A Unix shell has at most 1 foreground job and zero or more background jobs. Typing ctrl + c causes the kernel to send SIGINT to every process in the foreground process group. ctrl + z sends SIGTSTP signal to every process in the foreground process group, which pauses them.

Calling `kill` function

#include <sys/types.h>
#include <signal.h>

int kill(pid_t pid, int sig)

If :

pid > 0, send sig to process[pid]
pid = 0, send sig to process group that current process belongs
pid < 0, send sig to process group [|pid|]

Calling `alarm` function

#include <unistd.h>

unsigned int alarm (unsigned int secs);

Arranges the kernel to send SIGALRM signal to the calling process in secs seconds. If secs == 0, then no new alarm is scheduled.

It returns the remaining seconds of previous alarm.

A call of alarm cancels all previous alarms.

Receiving Signal

The kernel checks for any pending and not blocked signals, when switching a process from kernel mode to user mode, i.e. from an Interrupt, syscall, or context switching.
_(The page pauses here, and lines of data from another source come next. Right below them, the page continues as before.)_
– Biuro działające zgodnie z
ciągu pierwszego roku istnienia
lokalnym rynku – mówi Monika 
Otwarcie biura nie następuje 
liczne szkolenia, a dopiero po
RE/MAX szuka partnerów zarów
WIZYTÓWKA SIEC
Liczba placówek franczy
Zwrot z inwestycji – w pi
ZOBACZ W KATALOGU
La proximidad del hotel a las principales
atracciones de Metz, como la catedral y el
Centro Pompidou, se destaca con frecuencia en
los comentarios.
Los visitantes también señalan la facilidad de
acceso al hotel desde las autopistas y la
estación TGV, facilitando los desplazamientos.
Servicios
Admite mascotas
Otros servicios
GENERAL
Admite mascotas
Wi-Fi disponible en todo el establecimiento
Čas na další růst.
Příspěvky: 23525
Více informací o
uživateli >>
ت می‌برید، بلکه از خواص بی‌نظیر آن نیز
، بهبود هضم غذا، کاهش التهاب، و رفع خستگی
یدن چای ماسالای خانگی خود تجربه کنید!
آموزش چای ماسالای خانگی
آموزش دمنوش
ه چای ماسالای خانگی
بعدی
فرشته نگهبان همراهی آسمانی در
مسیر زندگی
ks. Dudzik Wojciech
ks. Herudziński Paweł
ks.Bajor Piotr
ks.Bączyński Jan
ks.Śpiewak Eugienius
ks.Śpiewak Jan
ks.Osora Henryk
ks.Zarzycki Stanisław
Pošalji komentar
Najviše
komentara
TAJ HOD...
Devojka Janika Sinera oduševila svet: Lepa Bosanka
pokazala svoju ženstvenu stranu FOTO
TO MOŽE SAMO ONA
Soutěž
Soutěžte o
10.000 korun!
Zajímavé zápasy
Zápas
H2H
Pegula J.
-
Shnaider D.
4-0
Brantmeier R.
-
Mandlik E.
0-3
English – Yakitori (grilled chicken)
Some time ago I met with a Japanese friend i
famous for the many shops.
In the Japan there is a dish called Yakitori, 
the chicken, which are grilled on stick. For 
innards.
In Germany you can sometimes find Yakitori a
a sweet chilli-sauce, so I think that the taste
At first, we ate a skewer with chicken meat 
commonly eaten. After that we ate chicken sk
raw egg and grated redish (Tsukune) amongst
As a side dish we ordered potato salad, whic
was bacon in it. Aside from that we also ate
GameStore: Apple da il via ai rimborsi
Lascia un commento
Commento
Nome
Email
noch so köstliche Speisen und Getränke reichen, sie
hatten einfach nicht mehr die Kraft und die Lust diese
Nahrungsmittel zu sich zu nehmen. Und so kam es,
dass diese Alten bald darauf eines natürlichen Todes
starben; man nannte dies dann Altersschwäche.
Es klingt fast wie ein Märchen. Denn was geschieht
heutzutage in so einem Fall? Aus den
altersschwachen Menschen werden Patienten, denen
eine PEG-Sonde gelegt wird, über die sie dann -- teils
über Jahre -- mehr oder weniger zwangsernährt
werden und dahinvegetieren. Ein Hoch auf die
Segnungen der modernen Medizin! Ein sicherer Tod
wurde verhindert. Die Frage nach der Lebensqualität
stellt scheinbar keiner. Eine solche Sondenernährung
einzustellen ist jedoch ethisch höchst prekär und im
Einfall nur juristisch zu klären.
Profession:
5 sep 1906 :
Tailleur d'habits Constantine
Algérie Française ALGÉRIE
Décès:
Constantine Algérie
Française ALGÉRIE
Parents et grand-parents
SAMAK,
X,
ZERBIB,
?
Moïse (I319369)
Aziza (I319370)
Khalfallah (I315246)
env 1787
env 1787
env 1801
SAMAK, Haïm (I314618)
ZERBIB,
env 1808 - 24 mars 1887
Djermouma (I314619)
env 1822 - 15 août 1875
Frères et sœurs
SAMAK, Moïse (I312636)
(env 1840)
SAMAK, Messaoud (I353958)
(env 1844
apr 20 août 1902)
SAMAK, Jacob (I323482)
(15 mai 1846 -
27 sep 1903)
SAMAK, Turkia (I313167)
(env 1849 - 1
If there is no such signals, then it will proceed to $I_{next}$. Otherwise, the kernel will choose a signal and force the process to receive it. The receipt will trigger some action, and once the action is completed, the kernel proceeds to $I_{next}$.

There is a default action associated with each signal; the user program can change it by using a signal function

#include <signal.h>

typedef void(*sighandler_t)(int);

sighandler_t signal(int signum, sighandler_t handler);

Then handler can be SIG_IGN (ignore), SIG_DFL (default), or the address of a user-defined function, a *signal handler.